Di estremo interesse sarebbe analizzare il terreno linguistico in cui si muove Pascutto, terreno che corrisponde a quello del luogo reale forse più che in qualsiasi altro caso. Non solo: si direbbe quasi che quella parlata vada incontro in modo particolare all’insieme di esigenze che generano l’opera. Tra codice-lingua e codice-stile esiste qui una forte convergenza, per non dire una sovrapponibilità. S Stino di Livenza si trova quasi all’incontro di tre zone, o meglio di tre «aure» linguistiche; vi si coniugano, sulla base dal dialetto Piave-Livenza che arriva fino al Bellunese e che si caratterizza per parecchi tratti duramente arcaici, influssi lessicali e sintattici friulani e soprattutto dolcezze che sono tipiche della Bassa e che attestano la vicinanza di Venezia. Si potrebbe dire che ognuna di queste tre componenti riesce ad avere una qualche funzionalità all’interno del dettato di Pascutto, sia dal punto di vista dei temi di riferimento sia nelle figure formali. Se ne ha un insieme di effetti tanto interessanti quanto imprevedibili, pur se certe sfumature possono essere colte, purtroppo, solo da chi abbia competenza diretta delle varie parlate della zona.
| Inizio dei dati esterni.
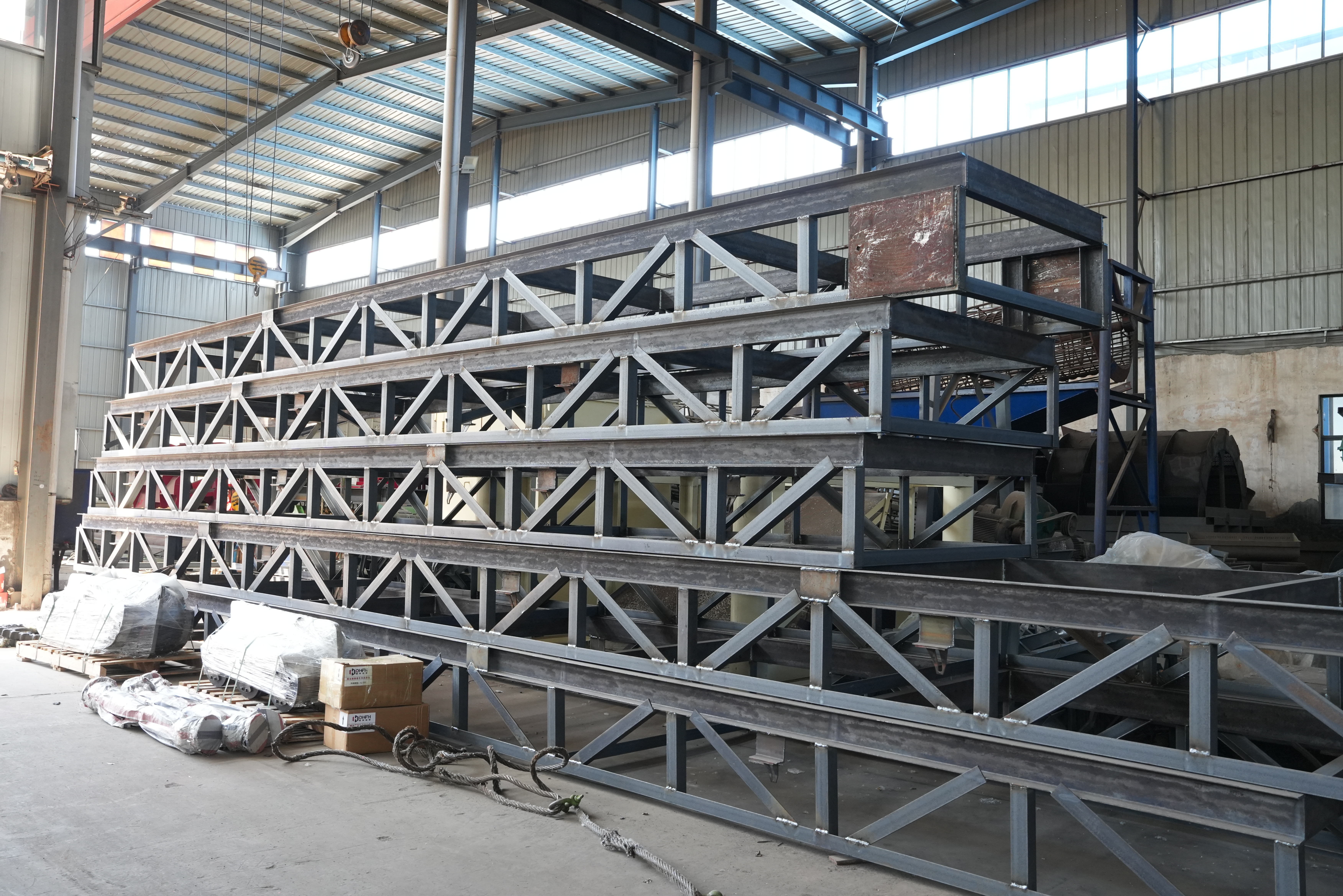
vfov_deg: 43.6
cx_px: 672
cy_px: 448
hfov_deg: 61.9
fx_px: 1119
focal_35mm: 30
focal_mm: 30
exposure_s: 1/60
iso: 2000
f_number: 8
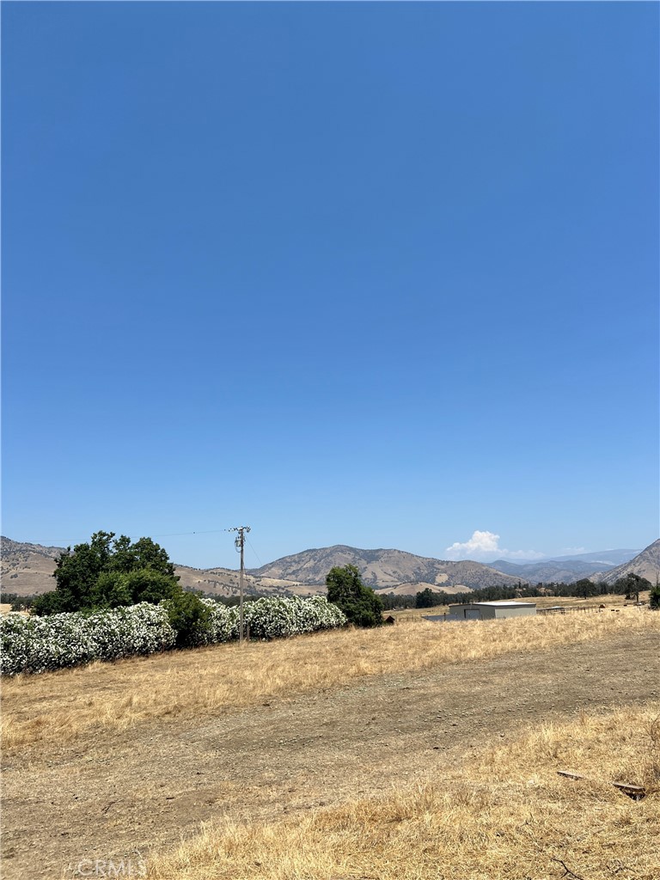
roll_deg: +0.3
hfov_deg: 53.1
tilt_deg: +14.1
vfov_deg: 67.3
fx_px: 661
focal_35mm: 26
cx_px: 330
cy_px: 440
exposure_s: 1/6211
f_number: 1.5
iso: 50
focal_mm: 5.7
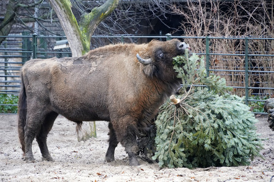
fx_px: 1521
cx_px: 137
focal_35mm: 200
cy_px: 91
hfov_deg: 10.3
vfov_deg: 6.9
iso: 3200
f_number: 6.3
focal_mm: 200
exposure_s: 1/160
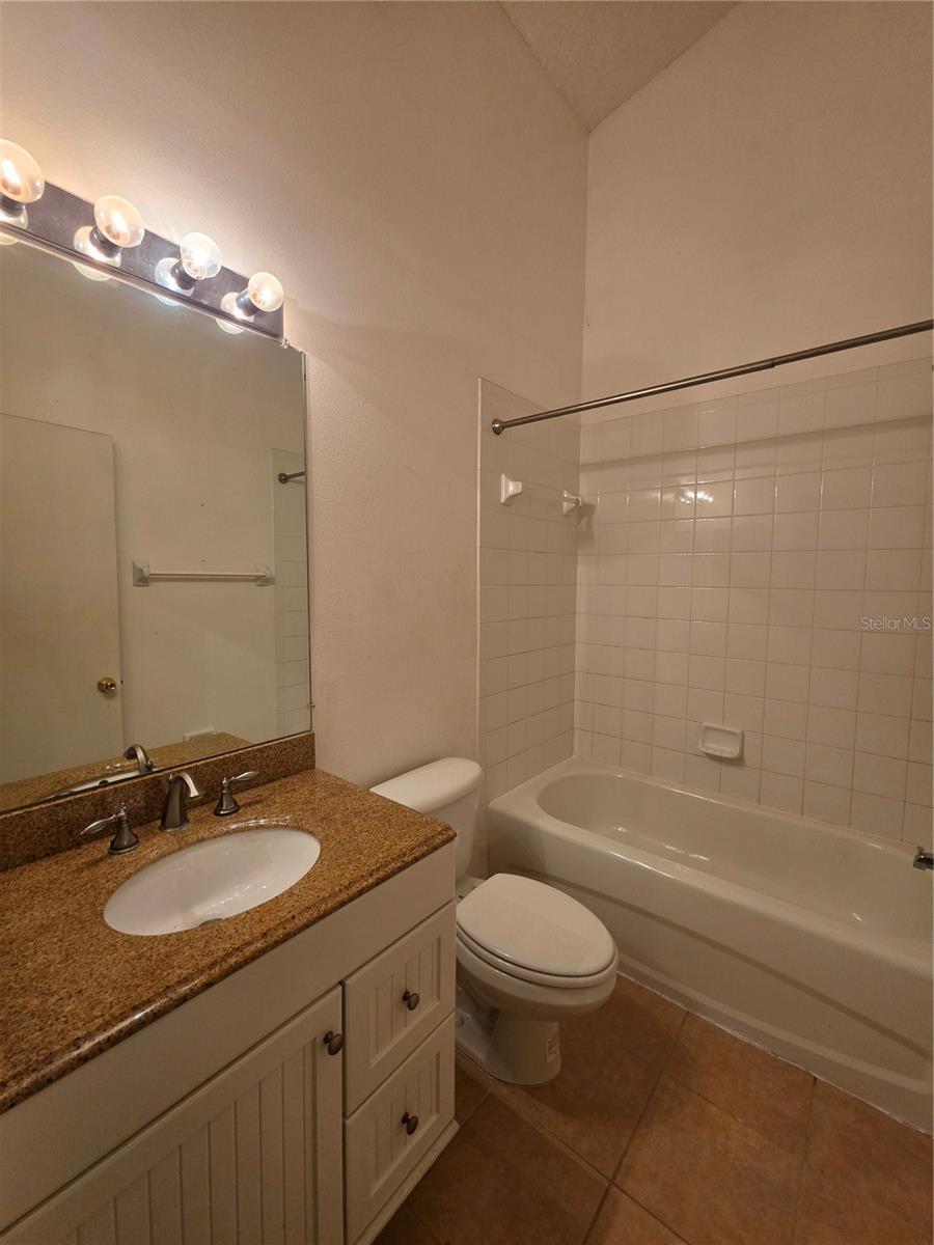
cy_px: 622
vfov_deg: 106.2
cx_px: 467
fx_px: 468
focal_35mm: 13
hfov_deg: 89.9
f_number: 1.9
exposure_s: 1/120
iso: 200
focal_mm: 2.2
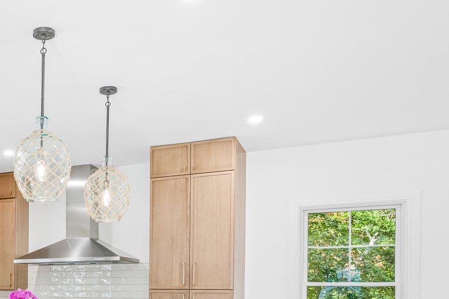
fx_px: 574
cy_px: 294
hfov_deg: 38.3
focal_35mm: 46
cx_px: 8
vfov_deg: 27.7
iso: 200
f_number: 9
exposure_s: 1/10
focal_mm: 18
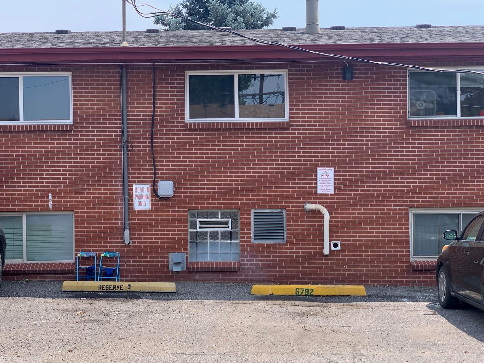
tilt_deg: +1.0
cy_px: 194
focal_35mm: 57
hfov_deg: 33.8
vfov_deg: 25.7
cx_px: 220
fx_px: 797
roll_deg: -0.2
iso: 16
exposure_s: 1/558
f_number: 2.4
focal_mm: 6
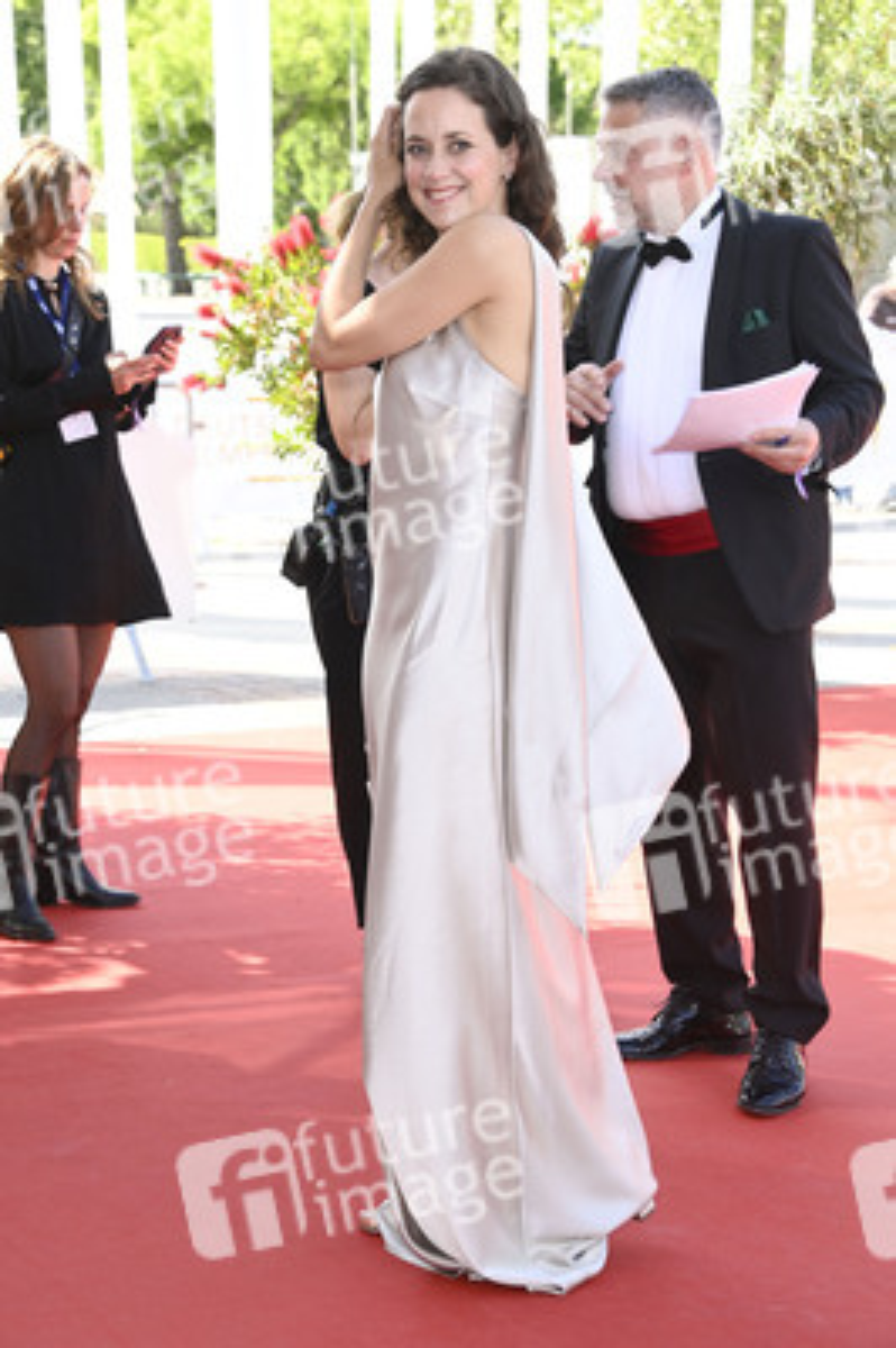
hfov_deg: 18.9
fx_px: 2692
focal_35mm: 72
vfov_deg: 28.1
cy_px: 674
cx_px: 448
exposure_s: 1/250
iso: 500
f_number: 6.3
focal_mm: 72
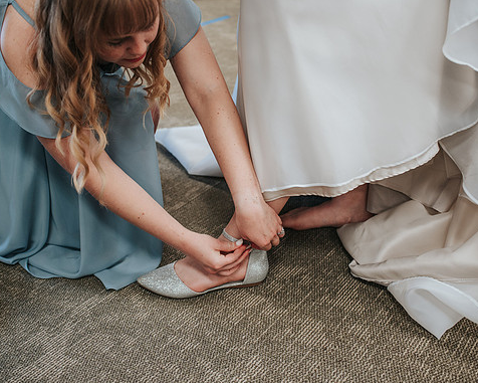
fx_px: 566
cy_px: 194
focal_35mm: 40
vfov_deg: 37.3
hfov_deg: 45.8
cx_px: 236
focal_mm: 35
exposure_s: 1/125
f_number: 2.8
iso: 640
Il dettato di Pascutto è preciso e severo, ma è aperto anche al risonare della «parola in sé», e a un certo spirito ludico. Si avvale di una sintassi semplice ma non riduttiva; spesso brillanti sono le immagini che giocano entro un’ariosa, popolaresca spontaneità da proverbio. Infine, grande ricchezza ed espressività ha il lessico, che in questa zona conserva vocaboli e modi di dire altrove già scomparsi o fortemente corrotti: è una vera miniera di risorse per introdurre nelle pieghe del vissuto agricolo, nei suoi aspetti umani o tecnici, anche se si può presumere che l’erosione compiutasi in questi ultimi anni abbia ridotto notevolmente il corso di queste energie linguistiche.
Sarebbe augurabile la presentazione di un’antologia che potesse dare un’idea dell’opera di Pascutto nella sua interezza; si potrebbe allora constatare facilmente come egli sia un autore necessario per quanto riguarda l’odierna realtà veneta e certo una figura di rilevante importanza nella poesia italiana del 900.